The cradle of civilization

It took me a while to figure out that the park ranger, who took us on a guided hike along the edge of the Ngorogoro crater, was not talking of cooking when he mentioned the Maasai kettles. Turned out he meant the Maasai’s cattle.

He also kept talking of elephant pups. After a while I wondered if he really didn’t know that baby elephants are called ‘calves’, not pups. But then he poked in huge elephant droppings and I realized he was talking about the multiple poop of elephants… 
Interestingly, he explained that the partly digested, dry dung contains a lot of bark, plants and grasses that are medicinal.

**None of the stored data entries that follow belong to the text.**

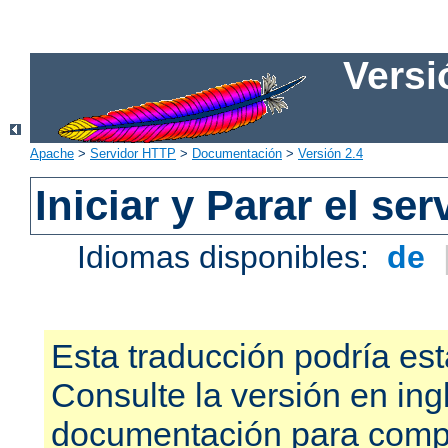
Versi
Apache
>
Servidor HTTP
>
Documentación
>
Versión 2.4
Iniciar y Parar el se
Idiomas disponibles:
de
Esta traducción podría est
Consulte la versión en ing
documentación para compr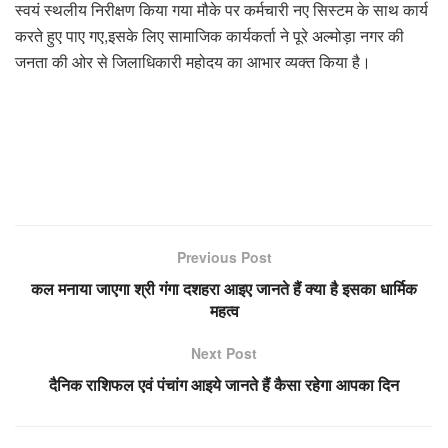
स्वयं स्थलीय निरीक्षण किया गया मौके पर कर्मचारी नए सिस्टम के साथ कार्य
करते हुए पाए गए,इसके लिए सामाजिक कार्यकर्ता ने पूरे अल्मोड़ा नगर की
जनता की ओर से जिलाधिकारी महोदय का आभार व्यक्त किया है।
Previous Post
कल मनाया जाएगा श्री गंगा दशहरा आइए जानते हैं क्या है इसका धार्मिक
महत्व
Next Post
दैनिक राशिफल एवं पंचांग आइये जानते हैं कैसा रहेगा आपका दिन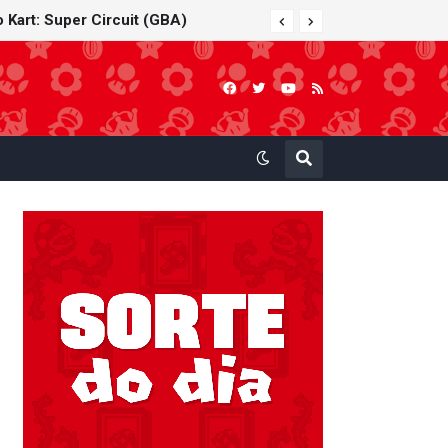
 Kart: Super Circuit (GBA)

He said “we burn the pups (poops…) and put a blanket over our head to inhale the smoke to cure illnesses….” Suddenly, my grandmother’s bowl of menthol steam that I had to inhale as a kid did not seem so bad anymore…

The many ‘bastards’ flying around Serengeti turned out to be buzzards… 


But the story that crowns it all was one I was told by a lovely lady who came home one day and her housekeeper, a proper Christian woman, told her in a loud voice that the fucking machine wasn’t working… “What?” she gasped. “Yes,” the housekeeper repeated very annoyed, “the fucking machine isn’t working.” It took a while until she finally showed her the machine in question that she understood it was the ‘vacuum machine’…

Language barriers.. You gotta love’ em.